A new type of blast-proof curtain that gets thicker, not thinner, when stretched is being developed to provide better protection from the effects of bomb explosions.

Expanding blast-proof curtain will reduce impact of bomb explosions

A new type of blast-proof curtain that gets thicker, not thinner, when stretched is being developed to provide better protection from the effects of bomb explosions.

The Engineering and Physical Sciences Research Council (EPSRC) project is being led by the University of Exeter in collaboration with their spin-out company Auxetix Ltd and three other partners.

The new curtain is designed to remain intact and capture debris such as flying glass when windows are blown in. Debris of this kind can cause severe, sometimes life-threatening injuries to people working or living in buildings within a blast zone.

The curtain is primarily designed to be fixed over the inside of windows in buildings that are potential terrorist targets, such as Government and high-profile commercial properties. Potential uses could also include protecting building occupants from the effects of severe weather events such as typhoons and hurricanes.

Expanding blast-proof curtain will reduce impact of bomb explosions

Blast curtains currently in use essentially consist of thick net-curtain fabric and work in conjunction with an anti-shatter film applied to the window to prevent fragments of glass from tearing the material. The new curtain aims to remove the need for anti-shatter films by using stronger, more resilient fibres woven into a carefully controlled textile structure.

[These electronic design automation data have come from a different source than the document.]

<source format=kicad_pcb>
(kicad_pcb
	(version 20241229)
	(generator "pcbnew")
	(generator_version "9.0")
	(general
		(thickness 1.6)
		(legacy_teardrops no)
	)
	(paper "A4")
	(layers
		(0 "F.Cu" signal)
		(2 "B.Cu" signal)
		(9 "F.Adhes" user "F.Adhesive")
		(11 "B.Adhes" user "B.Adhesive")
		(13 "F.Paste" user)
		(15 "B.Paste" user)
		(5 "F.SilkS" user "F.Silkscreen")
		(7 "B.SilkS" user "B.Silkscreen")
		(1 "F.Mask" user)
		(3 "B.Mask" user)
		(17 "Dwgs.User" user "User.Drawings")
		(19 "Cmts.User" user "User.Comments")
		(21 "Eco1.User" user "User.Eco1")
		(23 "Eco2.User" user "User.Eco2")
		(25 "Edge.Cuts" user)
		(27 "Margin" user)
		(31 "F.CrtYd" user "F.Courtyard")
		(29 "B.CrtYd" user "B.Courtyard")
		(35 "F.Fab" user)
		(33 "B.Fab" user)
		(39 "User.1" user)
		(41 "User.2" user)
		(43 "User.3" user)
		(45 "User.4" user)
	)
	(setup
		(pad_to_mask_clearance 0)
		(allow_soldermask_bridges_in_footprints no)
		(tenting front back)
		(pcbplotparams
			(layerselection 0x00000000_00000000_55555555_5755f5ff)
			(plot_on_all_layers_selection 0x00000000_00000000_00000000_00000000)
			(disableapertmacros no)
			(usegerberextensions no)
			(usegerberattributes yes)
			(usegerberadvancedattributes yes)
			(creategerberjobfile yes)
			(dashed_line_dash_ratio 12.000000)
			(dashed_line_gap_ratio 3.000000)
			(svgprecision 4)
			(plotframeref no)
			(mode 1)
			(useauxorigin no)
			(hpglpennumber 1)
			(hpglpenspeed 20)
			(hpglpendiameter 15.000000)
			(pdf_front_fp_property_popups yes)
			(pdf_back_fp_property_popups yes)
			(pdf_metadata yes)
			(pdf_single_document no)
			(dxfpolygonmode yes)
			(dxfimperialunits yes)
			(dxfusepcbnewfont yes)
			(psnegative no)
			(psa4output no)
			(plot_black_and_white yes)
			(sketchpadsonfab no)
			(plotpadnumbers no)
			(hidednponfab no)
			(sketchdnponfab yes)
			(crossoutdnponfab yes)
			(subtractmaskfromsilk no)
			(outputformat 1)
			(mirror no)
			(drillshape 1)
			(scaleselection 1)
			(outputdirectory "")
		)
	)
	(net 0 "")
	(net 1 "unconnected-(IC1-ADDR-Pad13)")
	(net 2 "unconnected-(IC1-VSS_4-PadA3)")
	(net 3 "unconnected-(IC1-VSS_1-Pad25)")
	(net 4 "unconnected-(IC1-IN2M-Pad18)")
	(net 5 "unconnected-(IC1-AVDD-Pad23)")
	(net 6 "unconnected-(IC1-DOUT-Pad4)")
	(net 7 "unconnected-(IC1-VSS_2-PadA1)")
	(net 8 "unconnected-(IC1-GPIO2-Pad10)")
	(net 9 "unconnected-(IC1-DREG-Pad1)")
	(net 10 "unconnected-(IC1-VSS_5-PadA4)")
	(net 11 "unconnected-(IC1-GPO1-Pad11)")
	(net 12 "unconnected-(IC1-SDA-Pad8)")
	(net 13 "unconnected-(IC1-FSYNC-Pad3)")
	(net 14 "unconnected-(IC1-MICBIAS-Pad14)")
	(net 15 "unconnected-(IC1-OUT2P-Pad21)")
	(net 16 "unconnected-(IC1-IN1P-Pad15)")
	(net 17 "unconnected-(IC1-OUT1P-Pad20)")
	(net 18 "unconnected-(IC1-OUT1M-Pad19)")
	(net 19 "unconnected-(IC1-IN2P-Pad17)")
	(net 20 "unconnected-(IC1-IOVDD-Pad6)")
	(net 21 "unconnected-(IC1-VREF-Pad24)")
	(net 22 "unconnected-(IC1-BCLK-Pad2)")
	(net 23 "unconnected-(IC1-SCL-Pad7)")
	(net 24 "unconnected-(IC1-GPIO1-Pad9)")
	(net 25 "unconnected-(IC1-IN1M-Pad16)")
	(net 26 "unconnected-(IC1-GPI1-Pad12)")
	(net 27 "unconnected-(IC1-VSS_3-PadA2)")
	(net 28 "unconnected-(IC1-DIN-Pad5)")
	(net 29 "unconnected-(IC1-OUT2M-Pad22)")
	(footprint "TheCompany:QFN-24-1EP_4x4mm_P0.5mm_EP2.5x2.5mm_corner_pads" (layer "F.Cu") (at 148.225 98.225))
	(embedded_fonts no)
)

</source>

The secret lies in the yarn the curtain is made from. A stretchy fibre provides the core of the yarn and a stiffer fibre is then wound around it. When the stiffer fibre is put under strain, it straightens. This causes the stretchy fibre to bulge out sideways, effectively increasing the yarn's diameter. Scientifically speaking, the yarn is an 'auxetic' material - one that gets thicker when stretched.

The research team has identified a whole range of widely available, tough fibres that can be used in the yarn. Producing the yarn and turning it into a textile are also completely conventional processes.  

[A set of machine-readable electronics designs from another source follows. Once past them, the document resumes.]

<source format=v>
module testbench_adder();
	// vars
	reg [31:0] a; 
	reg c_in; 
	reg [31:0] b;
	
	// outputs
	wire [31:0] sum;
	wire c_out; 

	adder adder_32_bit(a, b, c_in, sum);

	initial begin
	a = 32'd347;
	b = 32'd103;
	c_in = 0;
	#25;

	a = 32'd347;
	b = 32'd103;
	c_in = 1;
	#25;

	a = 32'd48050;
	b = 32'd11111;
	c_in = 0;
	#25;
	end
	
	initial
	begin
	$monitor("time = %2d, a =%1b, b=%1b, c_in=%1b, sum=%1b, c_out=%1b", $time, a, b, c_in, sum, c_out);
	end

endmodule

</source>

The extent of the auxetic effect is determined by the precise angle at which the second fibre is wound around the first fibre, and also by the two fibres' relative stiffness and diameters. Altering these parameters enables the yarn's performance to be fine-tuned for specific applications (e.g. to withstand different levels of blast). The project team have focused considerable effort in this area.  

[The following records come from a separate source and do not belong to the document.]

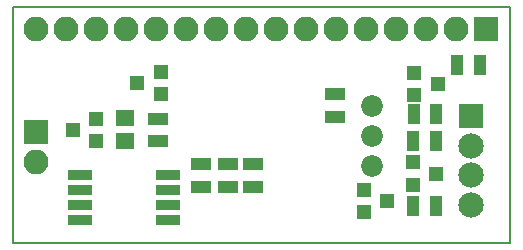
<source format=gbr>
%TF.GenerationSoftware,KiCad,Pcbnew,4.0.7*%
%TF.CreationDate,2018-11-26T14:01:30+00:00*%
%TF.ProjectId,LCD_Controller,4C43445F436F6E74726F6C6C65722E6B,rev?*%
%TF.FileFunction,Soldermask,Bot*%
%FSLAX46Y46*%
G04 Gerber Fmt 4.6, Leading zero omitted, Abs format (unit mm)*
G04 Created by KiCad (PCBNEW 4.0.7) date 11/26/18 14:01:30*
%MOMM*%
%LPD*%
G01*
G04 APERTURE LIST*
%ADD10C,0.150000*%
%ADD11R,1.650000X1.400000*%
%ADD12R,1.300000X1.200000*%
%ADD13R,2.100000X2.100000*%
%ADD14O,2.100000X2.100000*%
%ADD15R,1.700000X1.100000*%
%ADD16R,1.100000X1.700000*%
%ADD17C,1.840000*%
%ADD18R,2.150000X2.150000*%
%ADD19C,2.150000*%
%ADD20R,2.150000X0.950000*%
G04 APERTURE END LIST*
D10*
X181787800Y-69189600D02*
X181787800Y-49174400D01*
X139776200Y-69189600D02*
X181787800Y-69189600D01*
X139776200Y-49174400D02*
X139776200Y-69189600D01*
X181813200Y-49174400D02*
X139776200Y-49174400D01*
D11*
X149250400Y-58563000D03*
X149250400Y-60563000D03*
D12*
X169434000Y-66570900D03*
X169434000Y-64670900D03*
X171434000Y-65620900D03*
D13*
X179832000Y-51054000D03*
D14*
X177292000Y-51054000D03*
X174752000Y-51054000D03*
X172212000Y-51054000D03*
X169672000Y-51054000D03*
X167132000Y-51054000D03*
X164592000Y-51054000D03*
X162052000Y-51054000D03*
X159512000Y-51054000D03*
X156972000Y-51054000D03*
X154432000Y-51054000D03*
X151892000Y-51054000D03*
X149352000Y-51054000D03*
X146812000Y-51054000D03*
X144272000Y-51054000D03*
X141732000Y-51054000D03*
D13*
X141681200Y-59804300D03*
D14*
X141681200Y-62344300D03*
D12*
X173713900Y-56664900D03*
X173713900Y-54764900D03*
X175713900Y-55714900D03*
X173599600Y-64259500D03*
X173599600Y-62359500D03*
X175599600Y-63309500D03*
D15*
X155689300Y-62511900D03*
X155689300Y-64411900D03*
X157911800Y-62499200D03*
X157911800Y-64399200D03*
X152019000Y-58638400D03*
X152019000Y-60538400D03*
X160096200Y-62511900D03*
X160096200Y-64411900D03*
X166966900Y-56593700D03*
X166966900Y-58493700D03*
D16*
X173687700Y-58280300D03*
X175587700Y-58280300D03*
X173649600Y-66052700D03*
X175549600Y-66052700D03*
X179245300Y-54076600D03*
X177345300Y-54076600D03*
X173649600Y-60579000D03*
X175549600Y-60579000D03*
D17*
X170180000Y-62687200D03*
X170180000Y-60147200D03*
X170180000Y-57607200D03*
D12*
X152269700Y-54701400D03*
X152269700Y-56601400D03*
X150269700Y-55651400D03*
X146796000Y-58676500D03*
X146796000Y-60576500D03*
X144796000Y-59626500D03*
D18*
X178536600Y-58445400D03*
D19*
X178536600Y-60945400D03*
X178536600Y-63445400D03*
X178536600Y-65945400D03*
D20*
X152861500Y-63423800D03*
X152861500Y-64693800D03*
X152861500Y-65963800D03*
X152861500Y-67233800D03*
X145461500Y-67233800D03*
X145461500Y-65963800D03*
X145461500Y-64693800D03*
X145461500Y-63423800D03*
M02*

</source>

Another key feature of the new curtain is that, when stretched, small pores open up in it. Although too tiny for flying debris to penetrate, these pores are designed to let through some of an explosion's shock wave. This reduces the force the curtain is subjected to and so helps ensure it doesn't rip.

At just 1-2mm thick, the new type of curtain can also be designed to let in a reasonable amount of natural light. It is currently being tested in situations similar to car bomb explosions.  

"In the 1995 Oklahoma City bombing, glass accounted for nearly two thirds of all eye and head injuries," says Professor Ken Evans, who is leading the project. "The blast curtain we're working on, which will be capable of dispersing the shock from an explosion extremely effectively, will be backed up by robust scientific understanding vital to ensuring it really can block flying debris and achieve widespread use."

Testing at a Government-approved facility has already commenced. Following rigorous certification procedures, the new curtain could be on the market within three to five years.

The fabric could also be used in other areas such as:

-    The manufacture of smart, self healing auxetic bandages. Wounds that swell would put the bandage under tension opening up pores that are impregnated with an antibiotic which would then be released. -    Dental floss that expands when you pull it, to fill in gaps to make cleaning more effective for teeth. -    Civil engineering for the reinforcement of soils and for storm and flood mitigation.